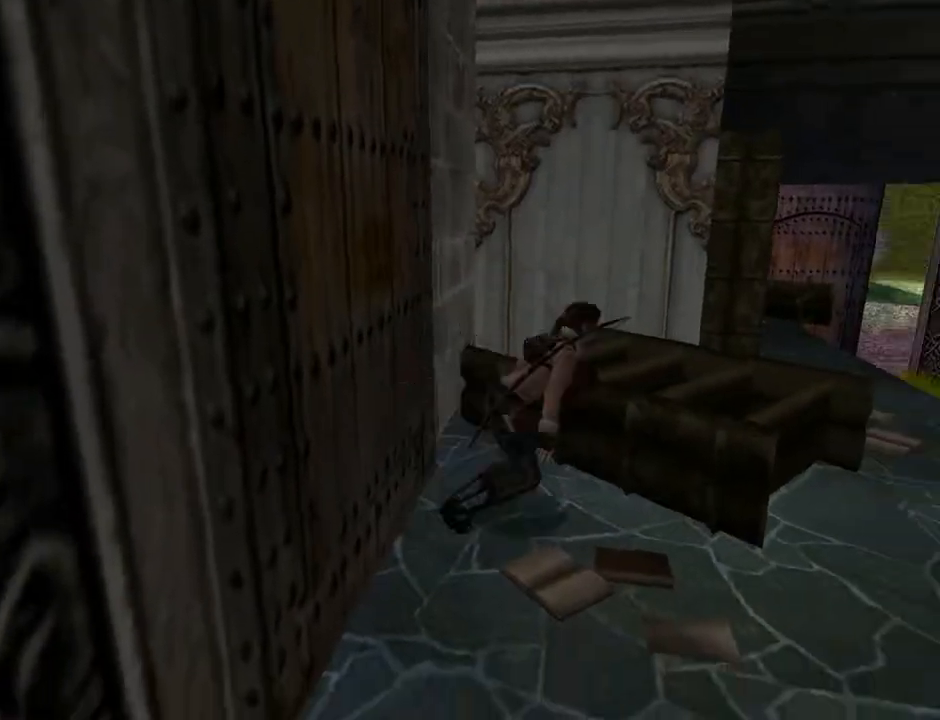
{"buttons": ["SQUARE", "DPAD_UP", "DPAD_LEFT"], "left_stick": "center", "right_stick": "center", "events": [[33, "DPAD_LEFT", "down"]]}
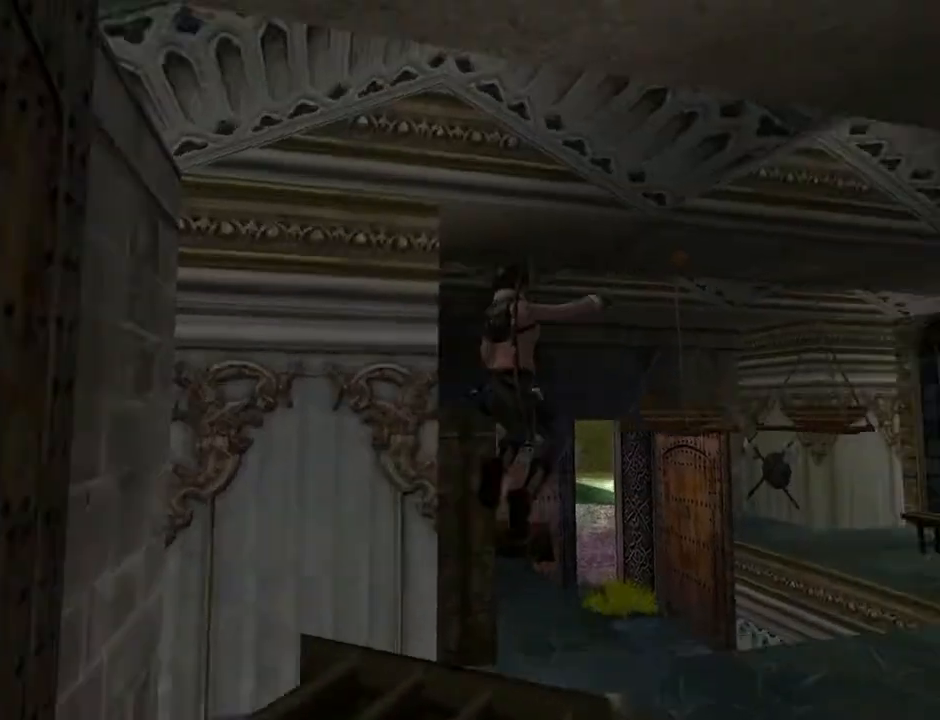
{"buttons": ["DPAD_UP", "DPAD_LEFT"], "left_stick": "center", "right_stick": "center", "events": [[333, "SQUARE", "up"]]}
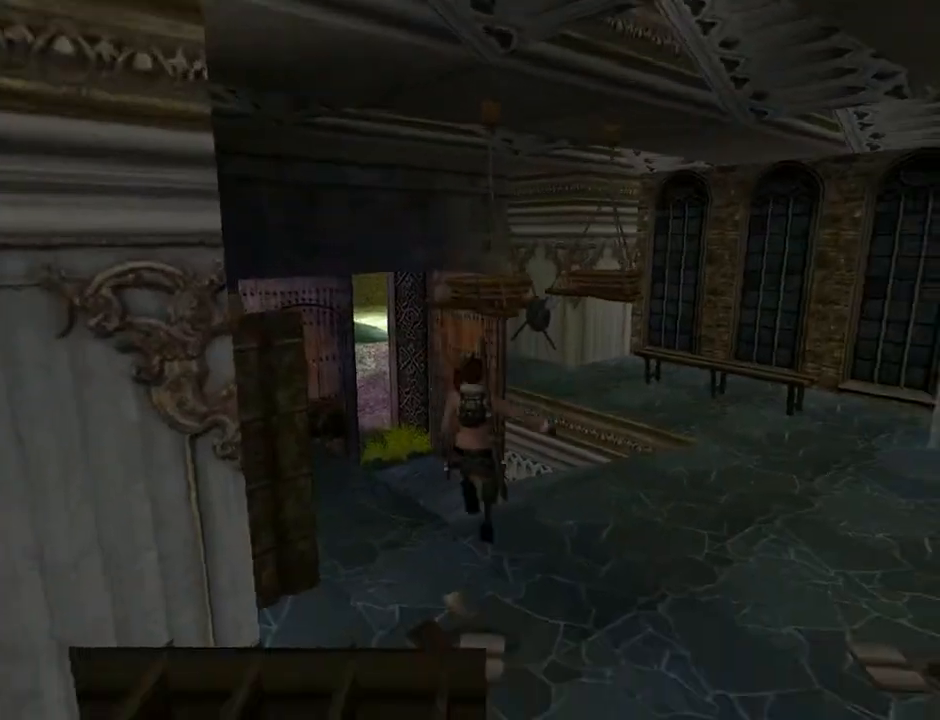
{"buttons": ["DPAD_UP", "DPAD_LEFT"], "left_stick": "center", "right_stick": "center", "events": []}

▶ _YOUR OBJECTIVE_
Print the full listing again exactly, and drop every image from it.

▶ _SOLUTION TO THE PROBLEM_
{"buttons": ["SQUARE", "DPAD_UP", "DPAD_LEFT"], "left_stick": "center", "right_stick": "center", "events": [[33, "DPAD_LEFT", "down"]]}
{"buttons": ["DPAD_UP", "DPAD_LEFT"], "left_stick": "center", "right_stick": "center", "events": [[333, "SQUARE", "up"]]}
{"buttons": ["DPAD_UP", "DPAD_LEFT"], "left_stick": "center", "right_stick": "center", "events": []}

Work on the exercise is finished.